Indonesia is “Asia’s next big opportunity,” thanks to a fast-growing economy (up 5.8% in 2013) and favorable demographics. Indonesia is among of the fastest growing countries in the G-20 (the industrially driven countries) and currently the 15th biggest economy in the world, the fifth in Asia after China, Japan, India and South Korea, and by far the biggest in Southeast Asia. Indonesia consists of 17,508 islands, with more than 240 million people, giving it the fourth largest population in the world. Over 60% of the population is between the ages of 20 and 65, giving the country a large bank of earners and not too many senior citizens for workers to support. In 2003, the middle class made up only 37.7% but in 2012, the total middle class was 56.5% of the total population.

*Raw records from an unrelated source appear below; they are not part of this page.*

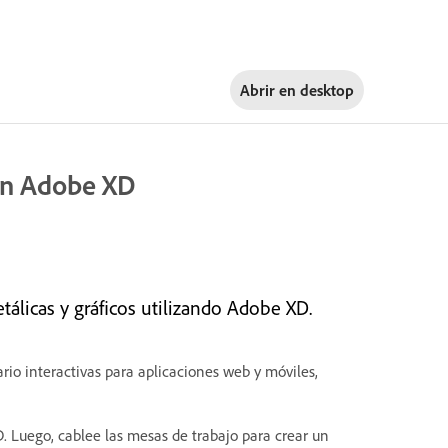
Abrir en
desktop
con Adobe XD
álicas y gráficos utilizando Adobe XD.
io interactivas para aplicaciones web y móviles,
D. Luego, cablee las mesas de trabajo para crear un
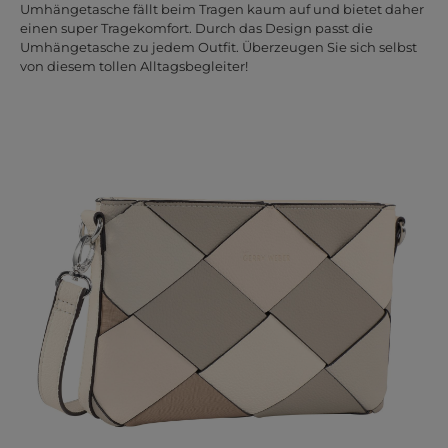
Umhängetasche fällt beim Tragen kaum auf und bietet daher
einen super Tragekomfort. Durch das Design passt die
Umhängetasche zu jedem Outfit. Überzeugen Sie sich selbst
von diesem tollen Alltagsbegleiter!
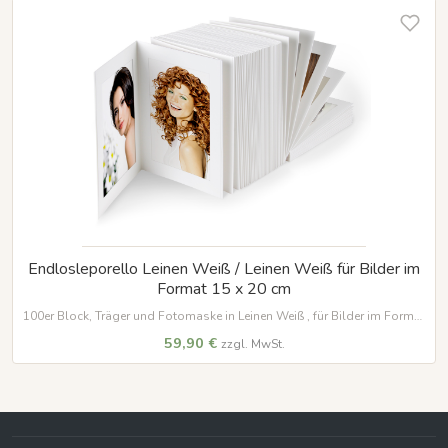
Endlosleporello Leinen Weiß / Leinen Weiß für Bilder im
Format 15 x 20 cm
100er Block, Träger und Fotomaske in Leinen Weiß , für Bilder im Format
15 x 20 cm
59,90 €
zzgl. MwSt.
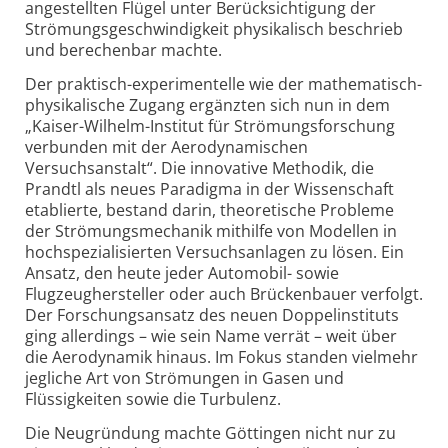
angestellten Flügel unter Berücksichtigung der
Strömungsgeschwindigkeit physikalisch beschrieb
und berechenbar machte.
Der praktisch-experimentelle wie der mathematisch-
physikalische Zugang ergänzten sich nun in dem
„Kaiser-Wilhelm-Institut für Strömungsforschung
verbunden mit der Aerodynamischen
Versuchsanstalt“. Die innovative Methodik, die
Prandtl als neues Paradigma in der Wissenschaft
etablierte, bestand darin, theoretische Probleme
der Strömungsmechanik mithilfe von Modellen in
hochspezialisierten Versuchsanlagen zu lösen. Ein
Ansatz, den heute jeder Automobil- sowie
Flugzeughersteller oder auch Brückenbauer verfolgt.
Der Forschungsansatz des neuen Doppelinstituts
ging allerdings – wie sein Name verrät – weit über
die Aerodynamik hinaus. Im Fokus standen vielmehr
jegliche Art von Strömungen in Gasen und
Flüssigkeiten sowie die Turbulenz.
Die Neugründung machte Göttingen nicht nur zu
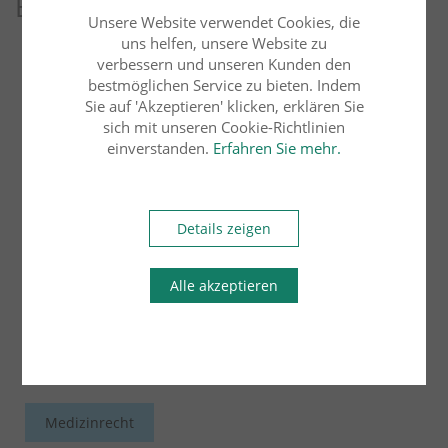
Beiträge
Unsere Website verwendet Cookies, die
uns helfen, unsere Website zu
verbessern und unseren Kunden den
Arbeitsrecht
Übersicht
bestmöglichen Service zu bieten. Indem
Sie auf 'Akzeptieren' klicken, erklären Sie
sich mit unseren Cookie-Richtlinien
Bau- und Architektenrecht
Erbrecht
einverstanden.
Erfahren Sie mehr.
Familienrecht
Details zeigen
Handels- und Gesellschaftsrecht
Alle akzeptieren
Insolvenzrecht
Internationales Wirtschaftsrecht
Medizinrecht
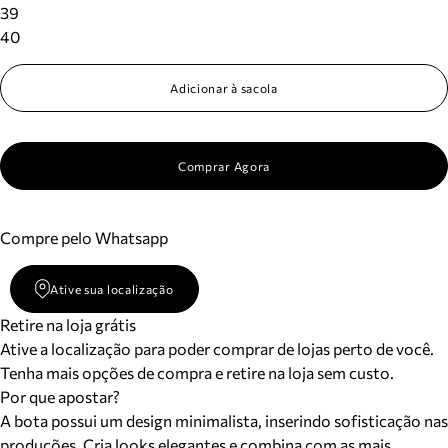
39
40
Adicionar à sacola
Comprar Agora
Compre pelo Whatsapp
Ative sua localização
Retire na loja grátis
Ative a localização para poder comprar de lojas perto de você.
Tenha mais opções de compra e retire na loja sem custo.
Por que apostar?
A bota possui um design minimalista, inserindo sofisticação nas
produções. Cria looks elegantes e combina com as mais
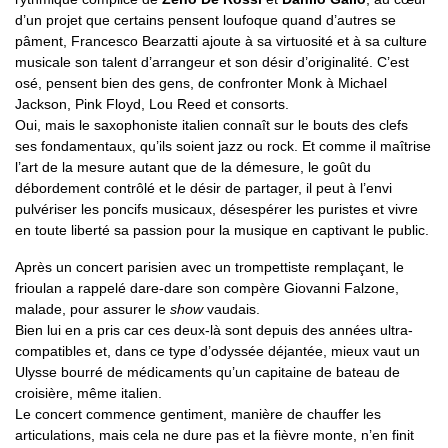
d’un projet que certains pensent loufoque quand d’autres se
pâment, Francesco Bearzatti ajoute à sa virtuosité et à sa culture
musicale son talent d’arrangeur et son désir d’originalité. C’est
osé, pensent bien des gens, de confronter Monk à Michael
Jackson, Pink Floyd, Lou Reed et consorts.
Oui, mais le saxophoniste italien connaît sur le bouts des clefs
ses fondamentaux, qu’ils soient jazz ou rock. Et comme il maîtrise
l’art de la mesure autant que de la démesure, le goût du
débordement contrôlé et le désir de partager, il peut à l’envi
pulvériser les poncifs musicaux, désespérer les puristes et vivre
en toute liberté sa passion pour la musique en captivant le public.
Après un concert parisien avec un trompettiste remplaçant, le
frioulan a rappelé dare-dare son compère Giovanni Falzone,
malade, pour assurer le
show
vaudais.
Bien lui en a pris car ces deux-là sont depuis des années ultra-
compatibles et, dans ce type d’odyssée déjantée, mieux vaut un
Ulysse bourré de médicaments qu’un capitaine de bateau de
croisière, même italien.
Le concert commence gentiment, manière de chauffer les
articulations, mais cela ne dure pas et la fièvre monte, n’en finit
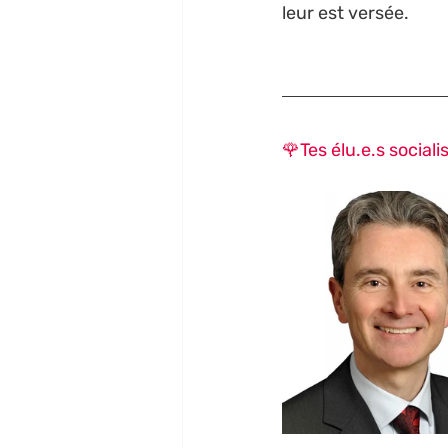
leur est versée. 
🌹
Tes élu.e.s sociali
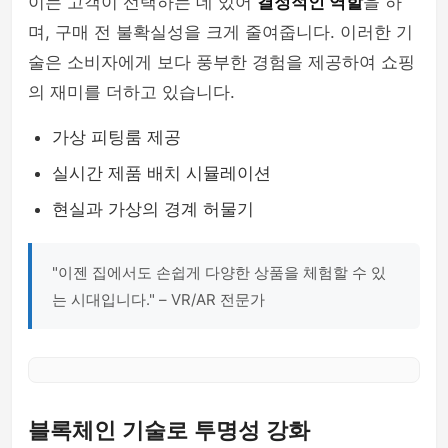
이는 고객이 선택하는 데 있어
결정적인 역할
을 하
며, 구매 전 불확실성을 크게 줄여줍니다. 이러한 기
술은 소비자에게 보다 풍부한 경험을 제공하여 쇼핑
의 재미를 더하고 있습니다.
가상 피팅룸 제공
실시간 제품 배치 시뮬레이션
현실과 가상의 경계 허물기
"이젠 집에서도 손쉽게 다양한 상품을 체험할 수 있
는 시대입니다." – VR/AR 전문가
블록체인 기술로 투명성 강화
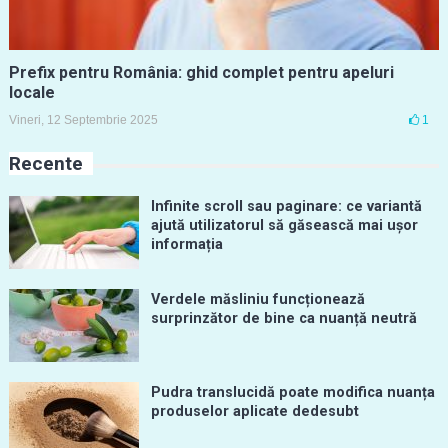
Prefix pentru România: ghid complet pentru apeluri
locale
Vineri, 12 Septembrie 2025
1
Recente
Infinite scroll sau paginare: ce variantă
ajută utilizatorul să găsească mai ușor
informația
Verdele măsliniu funcționează
surprinzător de bine ca nuanță neutră
Pudra translucidă poate modifica nuanța
produselor aplicate dedesubt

The current situation also shows that Indonesia is a potential minefield for foreign investors when FDI grew in 2013 by 18.9% to US$6.54 billion in the second quarter. Aside from FDI, domestic investment also increased by 59.1% from US$2.04 billion to US$3.25 billion. In general, total investment in Indonesia during the second quarter of 2013 increased by 29.8% to US$9.78 billion.

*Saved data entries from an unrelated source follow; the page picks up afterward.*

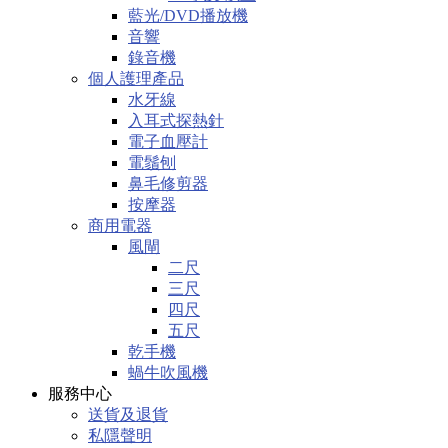
藍光/DVD播放機
音響
錄音機
個人護理產品
水牙線
入耳式探熱針
電子血壓計
電鬚刨
鼻毛修剪器
按摩器
商用電器
風閘
二尺
三尺
四尺
五尺
乾手機
蝸牛吹風機
服務中心
送貨及退貨
私隱聲明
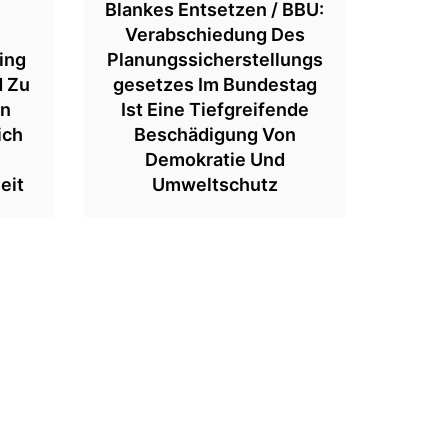
Blankes Entsetzen / BBU:
Verabschiedung Des
ing
Planungssicherstellungs
d Zu
Gesetzes Im Bundestag
on
Ist Eine Tiefgreifende
ich
Beschädigung Von
Demokratie Und
eit
Umweltschutz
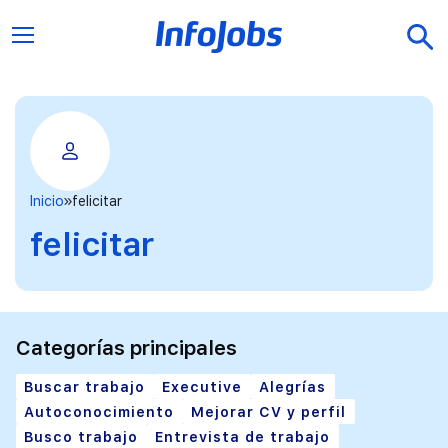
Inicio
felicitar
felicitar
Categorías principales
Buscar trabajo
Executive
Alegrías
Autoconocimiento
Mejorar CV y perfil
Busco trabajo
Entrevista de trabajo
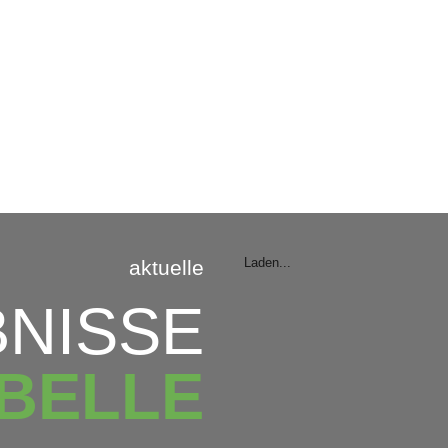
Saison 25 | 26
Laden...
aktuelle
NISSE
BELLE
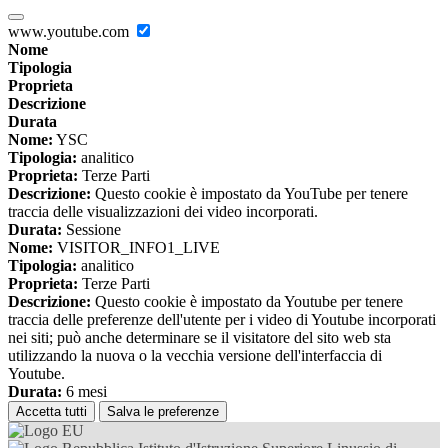
www.youtube.com
Nome
Tipologia
Proprieta
Descrizione
Durata
Nome:
YSC
Tipologia:
analitico
Proprieta:
Terze Parti
Descrizione:
Questo cookie è impostato da YouTube per tenere
traccia delle visualizzazioni dei video incorporati.
Durata:
Sessione
Nome:
VISITOR_INFO1_LIVE
Tipologia:
analitico
Proprieta:
Terze Parti
Descrizione:
Questo cookie è impostato da Youtube per tenere
traccia delle preferenze dell'utente per i video di Youtube incorporati
nei siti; può anche determinare se il visitatore del sito web sta
utilizzando la nuova o la vecchia versione dell'interfaccia di
Youtube.
Durata:
6 mesi
Accetta tutti
Salva le preferenze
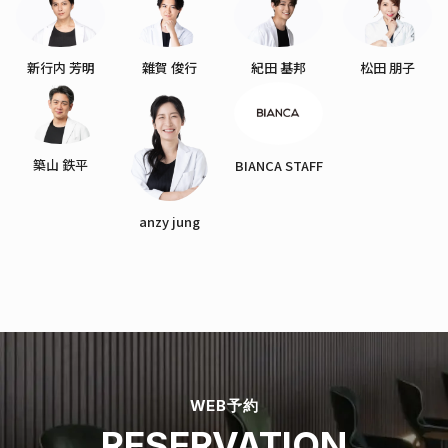
新行内 芳明
雜賀 俊行
紀田 基邦
松田 朋子
築山 鉄平
BIANCA STAFF
anzy jung
WEB予約
RESERVATION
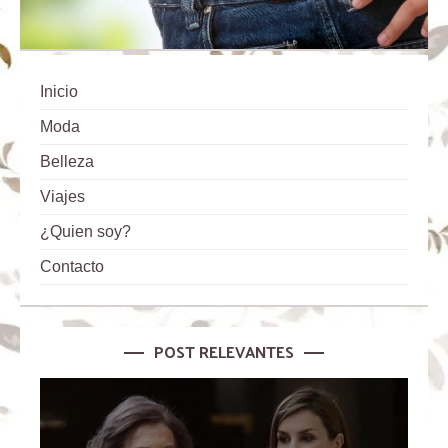
Inicio
Moda
Belleza
Viajes
¿Quien soy?
Contacto
POST RELEVANTES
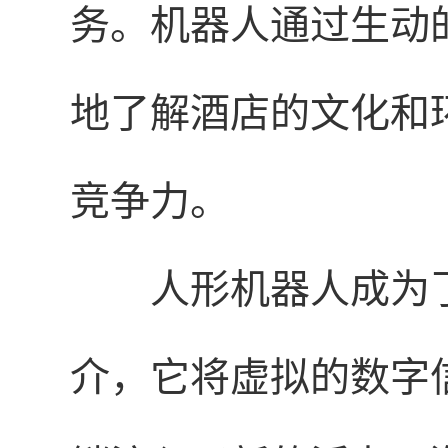
务。机器人通过生动
地了解酒店的文化和
竞争力。
人形机器人成为
介，它将虚拟的数字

The Indonesia Investment Coordinating Board (BKPM) has launched a One-Stop-Service (OSS) for investment licenses and non-licensing services. OSS consolidates complete licensing and non-licensing procedures for investment in single office that has the authority from related technical institutions or ministries to issue licensing and non-licensing documents in particular sectors. OSS was implemented to provide easy, fast, precise, accurate, transparent and accountable services. In addition, it supports BKPM tasks to tailor a competitive investment climate to strengthen the quality of the national economy.
Indonesia has a labor force of approximately 122 million people, which is a 69.21% labor force participation rate. This is more than the US (68%) and higher than the global average (63.6%). The government estimates that Indonesia has about 55 million skilled workers. A study by the British Council finds that in the 2035, Indonesian post-secondary students will be ranked among the top 10 worldwide in terms of numbers. About 2.6 million Indonesian students will enter the higher education system in next decade. This will improve the quality of the Indonesian labor force in the coming years.
Indonesia’s debt to GDP ratio has steadily declined from 83% in 2001 to less than 26% by the end of 2013, which is the lowest among ASEAN countries, aside from Singapore, which has no government debt. This is the reason why Indonesia continues to be a good investment destination. Regarding Indonesia’s credit rating:
In term of natural resources, Indonesia is the world’s second largest mega centre of biodiversity after Brazil and is the natural habitat for about 90% of the medicinal plants species found in Asia. Indonesia also had a total plantation area of about 21.6 million Ha in 2013, with total production from agriculture accounting for 35.6 million tons. The top three in commodities in the agriculture sector are rubber, palm oil, and cacao. Indonesia’s income from exports of crude palm oil is predicted to reach US$80.9 billion.